FIG. 6 is a cross-sectional view showing an earthquake-resistant slit material according to still another embodiment of the present invention.

FIG. 7 is a cross-sectional view showing an earthquake-resistant slit material according to still another embodiment of the present invention.

FIG. 8 is a cross-sectional view showing another support material in the present invention.

FIG. 9 is a cross-sectional view showing still another supporting material according to the present invention.

FIG. 10 is a test body diagram for a simple fire resistance test of Example 1.

11 is a test body diagram for a simple fire resistance test of Example 2. FIG.

FIG. 12 is a diagram of a test body for a simple fire resistance test of Example 4.

[Explanation of symbols] 1, 1a, 1b, 1c Seismic slit material 2 walls Three pillars 4 joints 5, 6 outer formwork 7,8,9 Inner formwork 10, 11, 12 Jetty 13 core material 14, 15 Support material 16 liner paper 21, 22 concave fitting part 23, 24 fixing member 25, 26 cavity 27 Non-combustible material

   ─────────────────────────────────────────────────── ─── Continued front page    F term (reference) 2E001 DG02 DH31 EA02 FA02 FA03                       FA71 GA23 GA64 HA01 HA04                       HA21 HA32 HA34 HB01 HC07                       HD03 HD08 HD09 HD11 HD13                       HE01 LA09 LA12                 2E002 EB13 FA04 FA09 FB02 HA02                       HB07 HB14 HB16 MA12 MA38

Claims (8)

[Claims] 1. A seismic-resistant slit material which is embedded near a joint between a wall of a concrete building and a column connected to the wall so as to penetrate the wall, for constructing the vicinity of the joint.
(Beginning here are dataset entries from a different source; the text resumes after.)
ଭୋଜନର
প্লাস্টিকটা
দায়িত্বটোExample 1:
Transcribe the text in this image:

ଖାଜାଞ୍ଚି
A plate-shaped core member arranged between the molds that are erected to face each other, and a pair of fixing members fixed to the molds,
The inner end is fitted to each side end of the core member, and the outer end is made up of a pair of supporting members fitted to the fixing member. At least one supporting member of the pair of supporting members is a noncombustible member. Earthquake-resistant slit material provided with. 2. The earthquake-proof slit material according to claim 1, wherein the non-combustible member is inserted into a cavity formed in a support material. 3. The earthquake-proof slit material according to claim 1, wherein the non-combustible member is laminated on an inner end surface of a support material. 4. The earthquake-proof slit material according to claim 1, 2 or 3, wherein the non-combustible member is made of a ceramic fiber or rock wool plate. 5. The non-combustible member is made of a metal plate having a rectangular cross section or a substantially U-shaped cross section.
Seismic slit material described. 6. The earthquake-proof slit material according to claim 4, wherein the non-combustible member has a thickness of 30 to 5 mm. 7. The non-combustible member has a thickness of 2 to 0.1 mm.
The earthquake-proof slit material according to claim 5. 8. The earthquake-proof slit material according to claim 1, 2, 3, 4, 5, 6 or 7, wherein the core material and the support material are integrated.